Bonum Certa Men Certa

Another Massive Step Towards Elimination of Software Patents as Even CAFC Rules Against Them

CAFC may finally be seen as regaining some sanity

Daniel Mortimer Friedman



Summary: After SCOTUS gets involved in the Ultramercial case, the CAFC finally decides to actually serve justice rather than dogma

The Court of Appeals for the Federal Circuit (CAFC) has been by far the most zealously pro-software patents court, perhaps in the entire world. It's where software patents originally came from.



Dennis Crouch, who is himself somewhat of a patents booster, sees the significance of a new ruling from CAFC. See his article titled "Federal Circuit: Novelty in Implementation of an Abstract Idea Insufficient to Overcome Alice". This actually relates to a ruling from SCOTUS then ('Alice' to be specific), overriding a previous ruling from CAFC.

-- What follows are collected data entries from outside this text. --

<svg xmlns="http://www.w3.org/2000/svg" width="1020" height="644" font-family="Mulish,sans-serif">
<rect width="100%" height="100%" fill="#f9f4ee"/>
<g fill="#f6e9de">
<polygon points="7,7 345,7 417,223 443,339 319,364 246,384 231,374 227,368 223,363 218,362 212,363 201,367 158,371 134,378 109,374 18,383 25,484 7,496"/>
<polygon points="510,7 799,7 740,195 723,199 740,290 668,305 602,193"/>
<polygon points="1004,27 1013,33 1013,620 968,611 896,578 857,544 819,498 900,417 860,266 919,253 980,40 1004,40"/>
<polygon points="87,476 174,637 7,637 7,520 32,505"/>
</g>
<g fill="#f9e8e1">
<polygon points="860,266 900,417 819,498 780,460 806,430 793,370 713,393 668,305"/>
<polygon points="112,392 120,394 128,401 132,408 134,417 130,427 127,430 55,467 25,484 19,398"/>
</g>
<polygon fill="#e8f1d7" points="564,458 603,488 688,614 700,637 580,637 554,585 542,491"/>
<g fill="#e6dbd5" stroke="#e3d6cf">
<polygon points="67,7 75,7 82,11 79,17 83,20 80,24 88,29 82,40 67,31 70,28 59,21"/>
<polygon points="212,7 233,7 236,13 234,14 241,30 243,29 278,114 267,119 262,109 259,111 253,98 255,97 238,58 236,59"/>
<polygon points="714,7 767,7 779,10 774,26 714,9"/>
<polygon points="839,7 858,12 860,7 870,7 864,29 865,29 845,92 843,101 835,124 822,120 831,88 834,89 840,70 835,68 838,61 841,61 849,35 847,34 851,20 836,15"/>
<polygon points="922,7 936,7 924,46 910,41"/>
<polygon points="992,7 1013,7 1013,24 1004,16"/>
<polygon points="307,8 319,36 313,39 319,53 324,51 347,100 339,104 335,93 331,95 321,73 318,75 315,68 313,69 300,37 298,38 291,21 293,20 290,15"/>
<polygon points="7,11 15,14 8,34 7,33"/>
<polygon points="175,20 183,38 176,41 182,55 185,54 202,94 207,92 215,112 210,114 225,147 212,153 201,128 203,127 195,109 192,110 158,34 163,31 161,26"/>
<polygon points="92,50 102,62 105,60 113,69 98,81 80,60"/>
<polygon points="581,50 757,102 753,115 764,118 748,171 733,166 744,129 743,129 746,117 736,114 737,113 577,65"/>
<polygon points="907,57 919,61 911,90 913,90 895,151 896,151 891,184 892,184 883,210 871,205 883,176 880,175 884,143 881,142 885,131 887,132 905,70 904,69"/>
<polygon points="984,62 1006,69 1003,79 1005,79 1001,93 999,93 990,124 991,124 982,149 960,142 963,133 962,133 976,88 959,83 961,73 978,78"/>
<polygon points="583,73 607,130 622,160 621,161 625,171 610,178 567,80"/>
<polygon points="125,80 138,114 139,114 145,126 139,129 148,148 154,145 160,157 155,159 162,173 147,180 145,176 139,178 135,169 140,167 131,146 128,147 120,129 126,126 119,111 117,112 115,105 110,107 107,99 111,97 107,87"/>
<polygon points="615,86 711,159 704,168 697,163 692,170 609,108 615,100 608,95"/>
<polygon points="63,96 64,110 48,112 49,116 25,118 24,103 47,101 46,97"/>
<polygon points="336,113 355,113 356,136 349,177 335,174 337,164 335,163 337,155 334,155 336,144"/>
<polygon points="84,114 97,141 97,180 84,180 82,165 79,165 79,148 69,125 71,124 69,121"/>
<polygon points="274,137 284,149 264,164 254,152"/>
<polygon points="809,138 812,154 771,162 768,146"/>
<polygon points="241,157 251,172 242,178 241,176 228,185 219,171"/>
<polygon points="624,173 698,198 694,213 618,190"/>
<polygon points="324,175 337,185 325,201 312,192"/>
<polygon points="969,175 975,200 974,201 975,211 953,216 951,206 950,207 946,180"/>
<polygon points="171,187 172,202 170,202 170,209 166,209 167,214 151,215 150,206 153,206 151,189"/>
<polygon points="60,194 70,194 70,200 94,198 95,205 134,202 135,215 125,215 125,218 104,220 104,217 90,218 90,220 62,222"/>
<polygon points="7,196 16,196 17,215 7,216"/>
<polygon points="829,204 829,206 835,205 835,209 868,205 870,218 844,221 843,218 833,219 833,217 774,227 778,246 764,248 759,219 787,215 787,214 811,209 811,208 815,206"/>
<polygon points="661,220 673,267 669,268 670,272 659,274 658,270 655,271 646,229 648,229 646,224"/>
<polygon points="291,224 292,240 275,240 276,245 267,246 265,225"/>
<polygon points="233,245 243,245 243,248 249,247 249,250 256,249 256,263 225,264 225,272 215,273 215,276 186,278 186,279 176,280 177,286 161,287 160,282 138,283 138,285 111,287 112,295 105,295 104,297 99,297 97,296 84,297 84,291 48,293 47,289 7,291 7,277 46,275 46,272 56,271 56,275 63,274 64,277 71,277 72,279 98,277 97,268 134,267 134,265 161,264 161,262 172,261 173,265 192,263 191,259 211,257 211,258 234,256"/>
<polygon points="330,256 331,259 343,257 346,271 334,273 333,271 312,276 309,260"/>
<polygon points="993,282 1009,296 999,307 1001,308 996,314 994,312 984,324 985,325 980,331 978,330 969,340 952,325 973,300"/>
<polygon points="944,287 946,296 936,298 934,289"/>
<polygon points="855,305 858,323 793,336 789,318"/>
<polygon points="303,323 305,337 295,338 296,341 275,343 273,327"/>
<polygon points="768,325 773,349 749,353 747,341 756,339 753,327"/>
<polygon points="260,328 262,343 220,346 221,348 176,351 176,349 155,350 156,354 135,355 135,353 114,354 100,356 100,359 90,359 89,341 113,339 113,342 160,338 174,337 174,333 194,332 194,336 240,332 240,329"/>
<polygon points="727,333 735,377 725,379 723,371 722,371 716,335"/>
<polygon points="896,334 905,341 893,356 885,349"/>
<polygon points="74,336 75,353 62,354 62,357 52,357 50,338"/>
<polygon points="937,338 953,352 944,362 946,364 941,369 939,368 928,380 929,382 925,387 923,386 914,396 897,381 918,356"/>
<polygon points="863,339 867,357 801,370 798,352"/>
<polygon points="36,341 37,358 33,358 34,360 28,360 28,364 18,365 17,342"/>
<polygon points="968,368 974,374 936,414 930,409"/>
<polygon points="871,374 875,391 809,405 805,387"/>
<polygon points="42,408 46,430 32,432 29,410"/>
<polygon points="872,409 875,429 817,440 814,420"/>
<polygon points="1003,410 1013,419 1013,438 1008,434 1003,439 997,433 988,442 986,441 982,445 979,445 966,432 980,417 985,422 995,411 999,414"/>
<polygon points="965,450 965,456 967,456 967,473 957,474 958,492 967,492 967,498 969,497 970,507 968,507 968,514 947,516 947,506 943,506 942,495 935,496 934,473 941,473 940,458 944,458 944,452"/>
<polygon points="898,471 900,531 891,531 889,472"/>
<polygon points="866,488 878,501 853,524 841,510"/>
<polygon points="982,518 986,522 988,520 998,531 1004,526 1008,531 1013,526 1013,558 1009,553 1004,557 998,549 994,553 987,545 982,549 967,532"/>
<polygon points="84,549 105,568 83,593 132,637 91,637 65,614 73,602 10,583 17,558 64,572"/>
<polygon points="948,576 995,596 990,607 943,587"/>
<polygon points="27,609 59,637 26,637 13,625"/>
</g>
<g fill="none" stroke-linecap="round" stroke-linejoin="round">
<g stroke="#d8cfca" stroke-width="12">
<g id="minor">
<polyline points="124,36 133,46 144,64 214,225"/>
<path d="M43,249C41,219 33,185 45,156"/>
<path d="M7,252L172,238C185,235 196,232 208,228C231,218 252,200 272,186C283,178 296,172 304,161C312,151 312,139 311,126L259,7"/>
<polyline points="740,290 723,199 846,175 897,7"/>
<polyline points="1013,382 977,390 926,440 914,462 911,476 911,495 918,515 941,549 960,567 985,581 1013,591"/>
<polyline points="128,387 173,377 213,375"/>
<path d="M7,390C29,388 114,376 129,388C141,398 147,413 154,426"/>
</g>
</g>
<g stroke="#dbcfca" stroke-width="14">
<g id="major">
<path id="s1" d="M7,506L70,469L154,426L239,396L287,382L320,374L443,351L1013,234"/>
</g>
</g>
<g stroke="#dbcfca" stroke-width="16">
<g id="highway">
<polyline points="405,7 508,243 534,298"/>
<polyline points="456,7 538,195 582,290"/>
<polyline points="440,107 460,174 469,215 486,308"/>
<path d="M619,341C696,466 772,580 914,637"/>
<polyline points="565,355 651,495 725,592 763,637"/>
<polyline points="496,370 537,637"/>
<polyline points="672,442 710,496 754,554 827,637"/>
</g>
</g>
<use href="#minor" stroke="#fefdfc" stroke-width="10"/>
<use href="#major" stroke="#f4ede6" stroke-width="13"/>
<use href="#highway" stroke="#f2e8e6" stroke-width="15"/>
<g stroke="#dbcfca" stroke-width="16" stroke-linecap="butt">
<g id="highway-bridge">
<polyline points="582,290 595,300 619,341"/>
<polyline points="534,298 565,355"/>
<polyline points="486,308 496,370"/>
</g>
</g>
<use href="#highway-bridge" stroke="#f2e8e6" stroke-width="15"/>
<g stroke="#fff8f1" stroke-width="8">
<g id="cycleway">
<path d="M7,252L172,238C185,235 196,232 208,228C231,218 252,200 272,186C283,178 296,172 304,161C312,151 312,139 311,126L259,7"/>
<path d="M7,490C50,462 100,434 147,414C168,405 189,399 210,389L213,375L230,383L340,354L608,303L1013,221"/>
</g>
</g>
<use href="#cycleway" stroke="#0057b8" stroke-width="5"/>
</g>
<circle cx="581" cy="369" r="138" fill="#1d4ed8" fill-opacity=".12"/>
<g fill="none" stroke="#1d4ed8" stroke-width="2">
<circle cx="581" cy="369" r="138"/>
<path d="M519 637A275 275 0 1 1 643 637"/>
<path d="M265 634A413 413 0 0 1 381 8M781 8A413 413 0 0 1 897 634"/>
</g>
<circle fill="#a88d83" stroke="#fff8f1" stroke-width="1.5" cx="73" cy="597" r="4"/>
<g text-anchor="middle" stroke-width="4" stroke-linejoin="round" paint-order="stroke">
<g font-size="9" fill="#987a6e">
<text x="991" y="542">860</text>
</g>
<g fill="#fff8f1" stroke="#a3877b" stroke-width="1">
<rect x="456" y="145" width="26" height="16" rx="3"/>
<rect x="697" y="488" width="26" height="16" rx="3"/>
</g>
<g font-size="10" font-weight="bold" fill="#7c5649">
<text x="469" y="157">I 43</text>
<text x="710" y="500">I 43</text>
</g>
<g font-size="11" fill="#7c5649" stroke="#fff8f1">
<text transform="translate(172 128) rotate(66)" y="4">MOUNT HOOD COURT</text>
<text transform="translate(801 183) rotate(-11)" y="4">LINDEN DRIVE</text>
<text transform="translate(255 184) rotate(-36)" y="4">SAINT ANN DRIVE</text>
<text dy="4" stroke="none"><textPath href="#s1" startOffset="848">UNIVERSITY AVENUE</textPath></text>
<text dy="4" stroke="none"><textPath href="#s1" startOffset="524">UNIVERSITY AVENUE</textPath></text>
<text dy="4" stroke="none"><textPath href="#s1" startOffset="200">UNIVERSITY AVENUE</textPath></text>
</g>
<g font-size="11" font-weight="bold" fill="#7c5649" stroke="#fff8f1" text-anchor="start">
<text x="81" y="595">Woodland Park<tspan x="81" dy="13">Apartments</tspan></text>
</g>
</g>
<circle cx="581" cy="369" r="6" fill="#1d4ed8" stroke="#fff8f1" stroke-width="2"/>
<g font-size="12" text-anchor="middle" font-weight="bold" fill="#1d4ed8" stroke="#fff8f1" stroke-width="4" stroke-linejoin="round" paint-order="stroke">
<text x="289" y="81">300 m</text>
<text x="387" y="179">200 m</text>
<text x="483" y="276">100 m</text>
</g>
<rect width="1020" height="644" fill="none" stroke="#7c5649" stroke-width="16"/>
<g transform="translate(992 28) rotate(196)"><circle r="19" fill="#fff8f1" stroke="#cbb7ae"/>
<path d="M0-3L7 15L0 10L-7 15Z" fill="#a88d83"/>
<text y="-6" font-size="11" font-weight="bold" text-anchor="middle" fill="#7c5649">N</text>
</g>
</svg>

This is potentially a to-be-widely-cited decision that can be huge for software patents (or against them rather). There is lots of coverage in the press about it [1, 2, 3]. Here is one introduction to the case:

In tech, patent trolls do not settle for small victories; they tend to go big, claiming that their one vague patent gives them the rights over gigantic swaths of the digital world. One troll insists that it owns the patent that covers all podcasting. Another claims it can lord over the maker of any app that asks users to submit data. And a particularly bold troll has spent years claiming it owns the rights to the very concept of playing advertisements before a free online videos—and it has tried shaking down YouTube and Hulu for royalty payments.


As the EFF put it:

On September 9, 2009, a patent troll called Ultramercial sued a bunch of Internet companies alleging infringement of U.S. Patent 7,346,545. This patent claims a method for allowing Internet users to view copyrighted material free of charge in exchange for watching certain advertisements. Yes, you read that correctly. Ultramercial believed that it owned the idea of showing an ad before content on the Internet.


TechDirt did the best kind of coverage by being bluntly honest. "It looks like the Ultramercial saga may finally be ending," it said. "As we've been covering for many years, Ultramercial held a patent (7,346,545) on watching an ad to get access to content, and it sued lots of companies. While a lower court rejected the patent, CAFC (the appeals court for the Federal Circuit, which handles all patent cases) overturned that ruling. The key issue: is something patentable if you take a common idea and just add "on the internet." CAFC said yes. The Supreme Court asked CAFC to try again following its own ruling in the Mayo case (which said you couldn't patent medical diagnostics). But CAFC still found the patent to be valid. Finally, earlier this year, following the Alice ruling, the Supreme Court gave CAFC a third try to get it right."

It's actually SCOTUS which deserves some credit here. The Ultramercial-friendly CAFC has ultimately wasted so much money of innocent people and businesses, showing the great harm of software patents. It's only when Ultramercial faced the wrath of SCOTUS that the CAFC had to rule based on actual law, which to CAFC would be the exception (it is a very corrupt court in general, with plenty to show for it).